Become an expert in R — Interactive courses, Cheat Sheets, certificates and more!
Get Started for Free

bibConvert

Convert between bibliography formats


Description

Read a bibliography file in one of the supported formats, convert it to nnother format, and write it to a file.

Usage

bibConvert(infile, outfile, informat, outformat, ..., tex, encoding, 
           options)

Arguments

infile

input file, a character string.

outfile

output file, a character string.

informat

input format, a character string, see Details.

outformat

output format, a character string, see Details.

...

not used.

tex

TeX specific options, see Details, a character vector.

encoding

character(2), a length two vector specifying input and output encodings. Default to both is "utf8", see Details.

options

mainly for debugging: additional options for the converters, see Details.

Details

Arguments informat and outformat can usually be omitted, since bibConvert infers them from the extensions of the names of the input and output files, see section "File extensions" below. However, there is ambiguity for the extension "bib", since it is used for Bibtex and BibLaTeX entries. For this extension, the default for both, informat and outformat, is "bibtex".

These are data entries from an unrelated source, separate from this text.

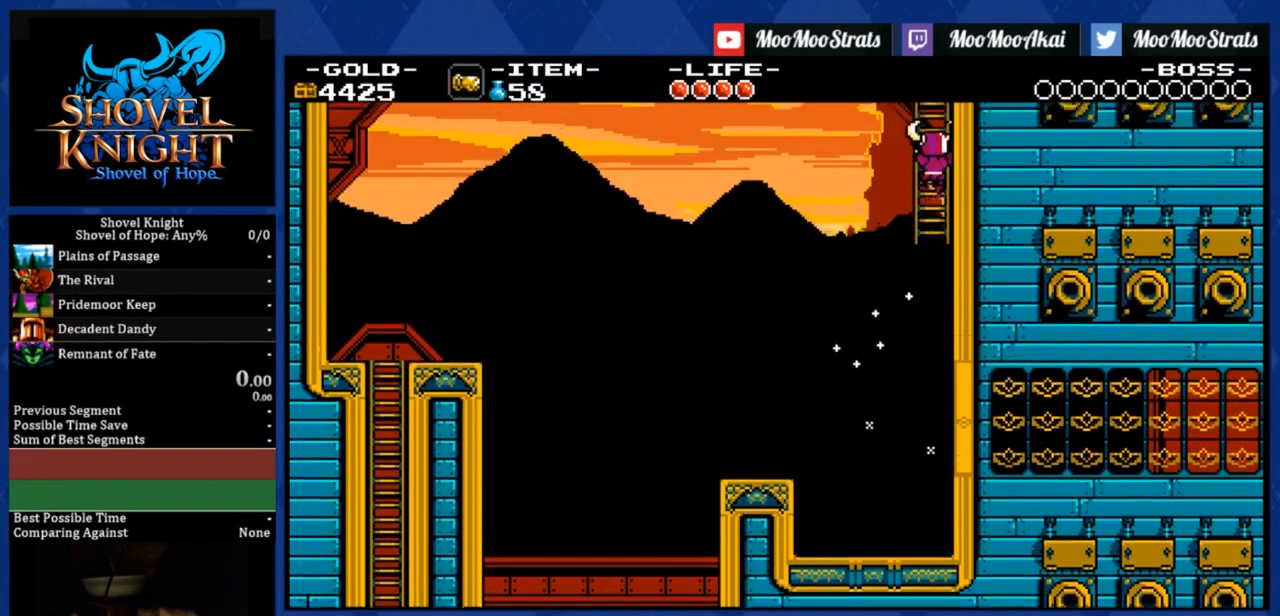
{"buttons": ["DPAD_UP", "DPAD_LEFT"], "right_stick": "center", "events": [[33, "TRIANGLE", "up"]]}
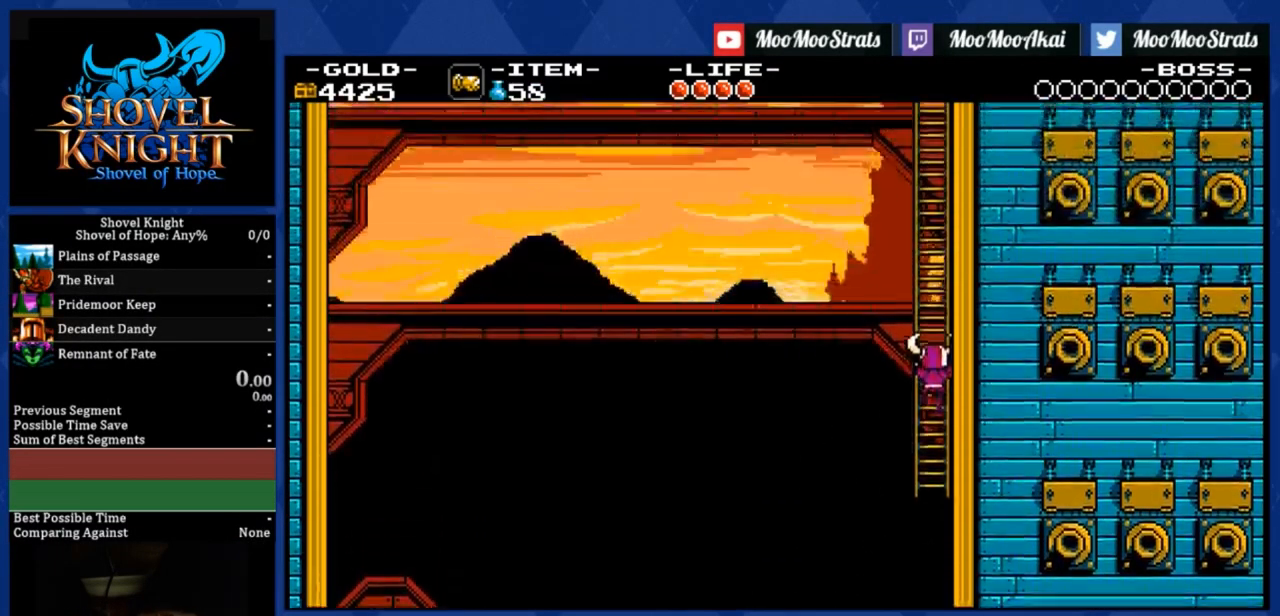
{"buttons": ["DPAD_UP", "DPAD_LEFT"], "right_stick": "center", "events": []}
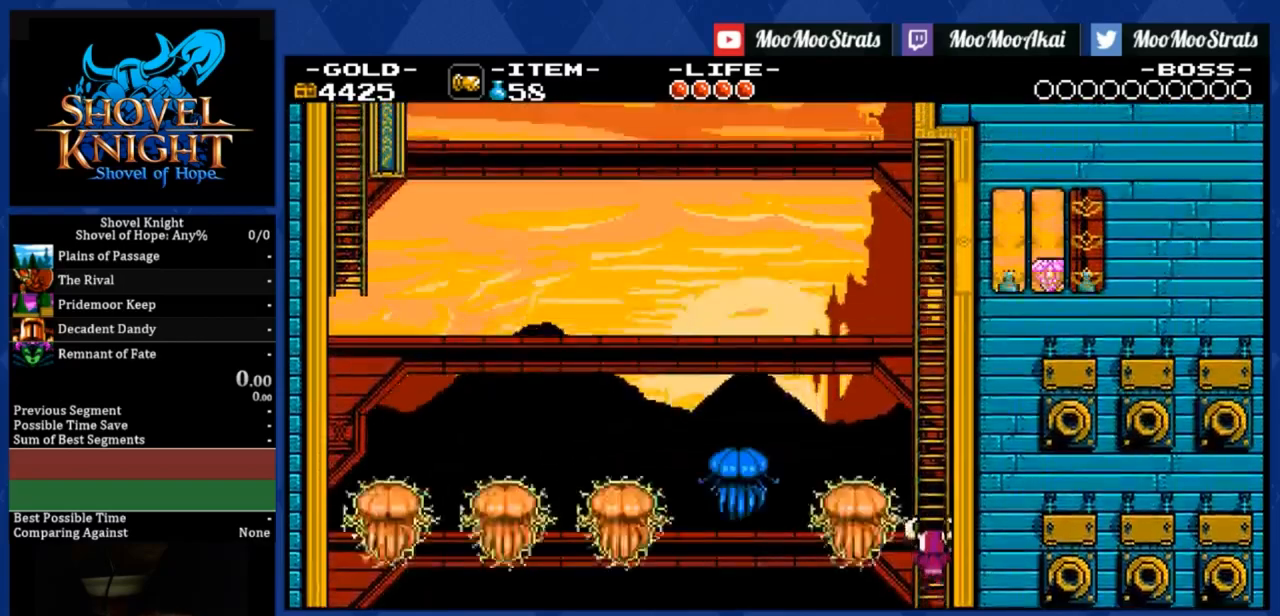
{"buttons": ["DPAD_UP"], "right_stick": "up", "events": [[17, "DPAD_LEFT", "up"], [183, "right_stick", "up"], [283, "right_stick", "center"], [483, "right_stick", "up"]]}
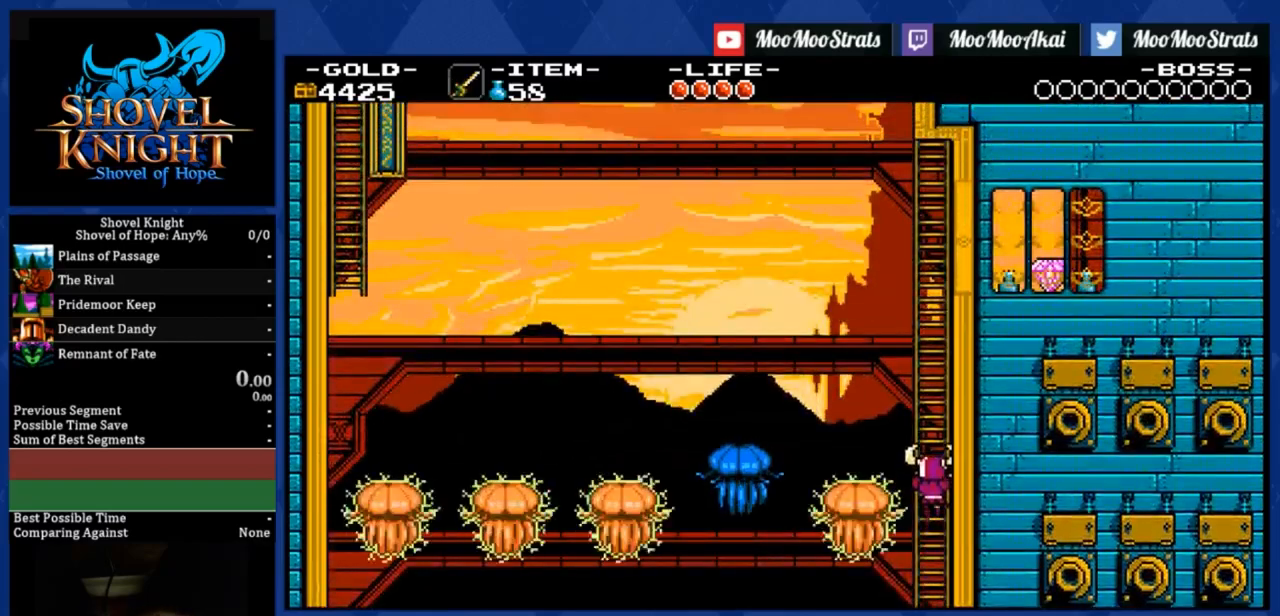
{"buttons": ["DPAD_UP"], "right_stick": "center", "events": [[33, "right_stick", "center"], [83, "DPAD_LEFT", "down"], [483, "DPAD_LEFT", "up"]]}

Package rbibutils supports format "bibentry", in addition to the formats supported by the bibutils library. A bibentry object contains one or more references. Two formats are supported for "bibentry" for both input and output. A bibentry object previously saved to a file using saveRDS (default extension "rds") or an R source file containing one or more bibentry commands. The "rds" file is just read in and should contain a bibentry object.

When bibconvert outputs to an R source file, two variants are supported: "R" and "Rstyle". When (outformat = "R", there is one bibentry call for each reference, just as in a Bibtex file, each reference is a single entry. outformat = "Rstyle" uses the format of print(be, style = "R"), i.e., the bibentry calls are output as a comma separated sequence wrapped in c(). For input, it is not necessary to specify which variant is used.

Note that when the input format and output formats are identical, the conversion is not necessarilly a null operation (except for xml, and even that may change). For example, depending on the arguments the character encoding may change. Also, input BibTeX files may contain additional instructions, such as journal abbreviations, which are expanded and incorporated in the references but not exported. It should be remembered also that there may be loss of information when converting from one format to another.

For complete list of supported bibliography formats, see section "Supported input and output formats" in rbibutils and the documentation of the original bibutils library.

Argument encoding is a character vector containing 2 elements, specifying the encoding of the input and output files. If the encodings are the same, a length one vector can be supplied. The default encodings are UTF-8 for input and output. A large number of familiar encodings are supported, e.g. "latin1" and "cp1251" (Windows Cyrillic). Some encodings have two or more aliases and they are also accepted. If an unknown encoding is requested, a list of all supported encodings will be printed.

Argument tex is an unnamed character vector containing switches for bibtex input and output (mostly output). Currently, the following are available:

uppercase

write bibtex tags/types in upper case.

no_latex

do not convert latex-style character combinations to letters.

brackets

use brackets, not quotation marks surrounding data.

dash

use one dash "-", not two "--", in page ranges.

fc

add final comma to bibtex output.

By default latex encodings for accented characters are converted to letters. This may be a problem if the output encoding is not UTF-8, since some characters created by this process may be invalid in that encoding. For example, a BibTeX file which otherwise contains only cyriilic and latin characters may have a few entries with authors containing latin accented characters represented using the TeX convention. If those characters are not converted to Unicode letters, they can be exported to "cp1251" (Windows Cyrillic) for example. Specifying the option no_latex should solve the problem in such cases.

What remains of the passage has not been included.